Whenever a line in the entries below contains "analyst", copy that line.

Transcribed page contents:
★ ★ ★
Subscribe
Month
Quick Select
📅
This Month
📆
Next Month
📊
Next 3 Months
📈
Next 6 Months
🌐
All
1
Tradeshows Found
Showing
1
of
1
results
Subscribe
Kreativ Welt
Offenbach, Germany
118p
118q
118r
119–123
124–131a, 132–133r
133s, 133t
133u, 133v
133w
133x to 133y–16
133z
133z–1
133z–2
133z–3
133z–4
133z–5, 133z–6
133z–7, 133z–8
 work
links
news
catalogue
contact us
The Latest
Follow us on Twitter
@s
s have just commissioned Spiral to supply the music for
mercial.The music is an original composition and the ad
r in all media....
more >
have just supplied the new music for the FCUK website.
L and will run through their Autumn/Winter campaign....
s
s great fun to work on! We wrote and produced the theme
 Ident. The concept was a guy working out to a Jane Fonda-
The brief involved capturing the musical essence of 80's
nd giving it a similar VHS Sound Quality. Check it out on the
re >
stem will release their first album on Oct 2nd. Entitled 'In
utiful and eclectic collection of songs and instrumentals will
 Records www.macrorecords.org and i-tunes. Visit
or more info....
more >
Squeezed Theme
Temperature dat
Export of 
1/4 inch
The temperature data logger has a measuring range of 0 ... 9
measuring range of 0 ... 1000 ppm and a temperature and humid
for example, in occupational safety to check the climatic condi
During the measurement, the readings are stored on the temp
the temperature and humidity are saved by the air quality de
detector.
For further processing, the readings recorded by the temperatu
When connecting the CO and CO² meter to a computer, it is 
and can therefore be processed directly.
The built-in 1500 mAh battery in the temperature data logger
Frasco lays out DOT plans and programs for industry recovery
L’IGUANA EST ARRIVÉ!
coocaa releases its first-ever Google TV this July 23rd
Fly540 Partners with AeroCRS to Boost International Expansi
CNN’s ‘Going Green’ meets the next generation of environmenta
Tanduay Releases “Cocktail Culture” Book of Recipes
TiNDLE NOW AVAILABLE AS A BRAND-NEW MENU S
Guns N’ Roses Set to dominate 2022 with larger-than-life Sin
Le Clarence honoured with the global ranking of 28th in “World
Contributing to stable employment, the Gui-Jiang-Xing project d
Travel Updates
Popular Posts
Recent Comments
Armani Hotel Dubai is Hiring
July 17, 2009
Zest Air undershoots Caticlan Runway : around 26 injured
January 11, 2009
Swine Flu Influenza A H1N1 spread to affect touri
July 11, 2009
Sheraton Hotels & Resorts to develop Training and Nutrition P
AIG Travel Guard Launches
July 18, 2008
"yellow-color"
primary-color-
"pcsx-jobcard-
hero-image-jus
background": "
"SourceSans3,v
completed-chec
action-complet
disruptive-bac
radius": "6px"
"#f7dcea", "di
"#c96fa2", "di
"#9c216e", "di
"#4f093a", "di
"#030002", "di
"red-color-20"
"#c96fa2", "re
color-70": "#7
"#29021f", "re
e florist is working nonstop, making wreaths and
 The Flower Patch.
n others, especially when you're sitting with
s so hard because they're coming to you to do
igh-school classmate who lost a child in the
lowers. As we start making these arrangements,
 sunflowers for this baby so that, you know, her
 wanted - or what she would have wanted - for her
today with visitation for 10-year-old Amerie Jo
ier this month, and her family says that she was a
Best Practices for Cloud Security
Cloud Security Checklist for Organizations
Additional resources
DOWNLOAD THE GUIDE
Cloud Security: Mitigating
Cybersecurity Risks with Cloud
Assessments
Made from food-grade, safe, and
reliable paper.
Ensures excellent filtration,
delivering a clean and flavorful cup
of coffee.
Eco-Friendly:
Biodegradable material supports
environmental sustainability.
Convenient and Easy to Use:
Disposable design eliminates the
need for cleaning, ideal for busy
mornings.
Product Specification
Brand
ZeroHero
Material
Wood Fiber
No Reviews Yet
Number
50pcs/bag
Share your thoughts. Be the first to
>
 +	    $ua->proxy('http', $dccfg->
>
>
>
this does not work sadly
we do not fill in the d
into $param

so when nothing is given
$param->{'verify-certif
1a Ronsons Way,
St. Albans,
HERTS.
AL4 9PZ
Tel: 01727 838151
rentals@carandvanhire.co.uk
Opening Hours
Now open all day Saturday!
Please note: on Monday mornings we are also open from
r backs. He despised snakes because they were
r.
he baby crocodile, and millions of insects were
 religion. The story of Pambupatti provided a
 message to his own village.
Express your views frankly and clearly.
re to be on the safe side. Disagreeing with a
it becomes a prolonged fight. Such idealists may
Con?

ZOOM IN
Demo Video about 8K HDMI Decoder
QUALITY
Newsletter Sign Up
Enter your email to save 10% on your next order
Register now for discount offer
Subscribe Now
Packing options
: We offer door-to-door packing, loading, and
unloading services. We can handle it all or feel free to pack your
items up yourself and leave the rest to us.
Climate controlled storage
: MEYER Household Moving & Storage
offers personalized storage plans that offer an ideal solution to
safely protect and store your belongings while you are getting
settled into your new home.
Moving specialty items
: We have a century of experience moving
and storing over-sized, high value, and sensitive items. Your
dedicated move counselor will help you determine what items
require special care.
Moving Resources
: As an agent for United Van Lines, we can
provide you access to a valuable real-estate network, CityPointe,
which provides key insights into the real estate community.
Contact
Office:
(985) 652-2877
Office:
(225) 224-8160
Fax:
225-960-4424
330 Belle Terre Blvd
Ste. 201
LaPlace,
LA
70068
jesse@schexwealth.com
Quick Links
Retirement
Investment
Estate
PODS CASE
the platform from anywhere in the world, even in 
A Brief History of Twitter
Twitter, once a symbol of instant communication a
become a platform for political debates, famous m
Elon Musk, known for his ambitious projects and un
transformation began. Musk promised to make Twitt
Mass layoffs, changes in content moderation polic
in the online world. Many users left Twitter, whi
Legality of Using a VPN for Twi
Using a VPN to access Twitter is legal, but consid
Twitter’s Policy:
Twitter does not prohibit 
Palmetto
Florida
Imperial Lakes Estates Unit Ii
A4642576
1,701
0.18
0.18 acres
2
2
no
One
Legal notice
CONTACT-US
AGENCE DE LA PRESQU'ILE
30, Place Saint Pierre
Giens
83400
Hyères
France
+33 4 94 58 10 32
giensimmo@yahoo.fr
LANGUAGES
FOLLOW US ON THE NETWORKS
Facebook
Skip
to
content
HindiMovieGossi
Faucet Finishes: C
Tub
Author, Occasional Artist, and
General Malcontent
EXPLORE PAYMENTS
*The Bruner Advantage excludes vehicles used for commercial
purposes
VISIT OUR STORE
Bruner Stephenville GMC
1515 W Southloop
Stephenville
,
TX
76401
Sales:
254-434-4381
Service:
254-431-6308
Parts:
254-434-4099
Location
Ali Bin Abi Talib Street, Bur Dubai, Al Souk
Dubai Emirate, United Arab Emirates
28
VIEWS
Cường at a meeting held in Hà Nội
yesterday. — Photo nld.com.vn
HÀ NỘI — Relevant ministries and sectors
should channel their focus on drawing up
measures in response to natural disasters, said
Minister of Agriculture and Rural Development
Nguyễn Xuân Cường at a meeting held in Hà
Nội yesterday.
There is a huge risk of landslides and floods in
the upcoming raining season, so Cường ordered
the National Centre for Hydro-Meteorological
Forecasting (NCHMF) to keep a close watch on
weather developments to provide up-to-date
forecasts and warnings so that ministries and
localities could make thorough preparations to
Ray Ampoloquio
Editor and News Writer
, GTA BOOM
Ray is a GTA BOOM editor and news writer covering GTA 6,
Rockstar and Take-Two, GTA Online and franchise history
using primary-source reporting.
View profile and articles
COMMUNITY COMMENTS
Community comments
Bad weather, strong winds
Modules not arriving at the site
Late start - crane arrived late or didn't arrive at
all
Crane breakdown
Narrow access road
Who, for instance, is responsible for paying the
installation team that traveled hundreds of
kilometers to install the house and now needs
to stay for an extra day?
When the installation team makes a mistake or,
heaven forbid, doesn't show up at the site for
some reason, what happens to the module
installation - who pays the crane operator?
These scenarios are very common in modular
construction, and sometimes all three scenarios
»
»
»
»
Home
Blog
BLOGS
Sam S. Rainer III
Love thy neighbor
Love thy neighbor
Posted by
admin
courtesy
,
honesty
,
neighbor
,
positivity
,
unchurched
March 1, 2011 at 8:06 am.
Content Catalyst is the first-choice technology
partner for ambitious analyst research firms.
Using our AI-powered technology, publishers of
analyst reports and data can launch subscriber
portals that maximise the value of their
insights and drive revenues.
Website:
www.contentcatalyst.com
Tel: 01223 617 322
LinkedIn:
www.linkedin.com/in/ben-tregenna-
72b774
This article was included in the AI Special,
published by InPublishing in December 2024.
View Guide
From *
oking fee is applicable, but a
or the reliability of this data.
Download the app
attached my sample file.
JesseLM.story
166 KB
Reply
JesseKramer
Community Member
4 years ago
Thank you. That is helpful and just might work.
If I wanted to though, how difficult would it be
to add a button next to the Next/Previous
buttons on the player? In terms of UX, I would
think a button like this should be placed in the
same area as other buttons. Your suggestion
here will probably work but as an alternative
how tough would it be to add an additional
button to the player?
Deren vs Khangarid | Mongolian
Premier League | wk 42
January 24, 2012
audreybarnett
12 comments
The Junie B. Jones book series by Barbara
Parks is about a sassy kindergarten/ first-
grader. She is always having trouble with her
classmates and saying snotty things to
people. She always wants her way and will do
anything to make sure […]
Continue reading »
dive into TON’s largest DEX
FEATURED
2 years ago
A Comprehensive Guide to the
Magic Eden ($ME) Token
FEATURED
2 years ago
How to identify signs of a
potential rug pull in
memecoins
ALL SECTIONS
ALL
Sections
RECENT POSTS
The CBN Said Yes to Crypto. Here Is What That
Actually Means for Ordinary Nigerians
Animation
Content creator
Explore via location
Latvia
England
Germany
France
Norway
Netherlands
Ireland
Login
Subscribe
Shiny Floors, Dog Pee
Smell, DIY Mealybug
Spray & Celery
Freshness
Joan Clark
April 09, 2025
★ ★ ★
Exercise answer:
partner for ambitious analyst research firms.
analyst reports and data can launch subscriber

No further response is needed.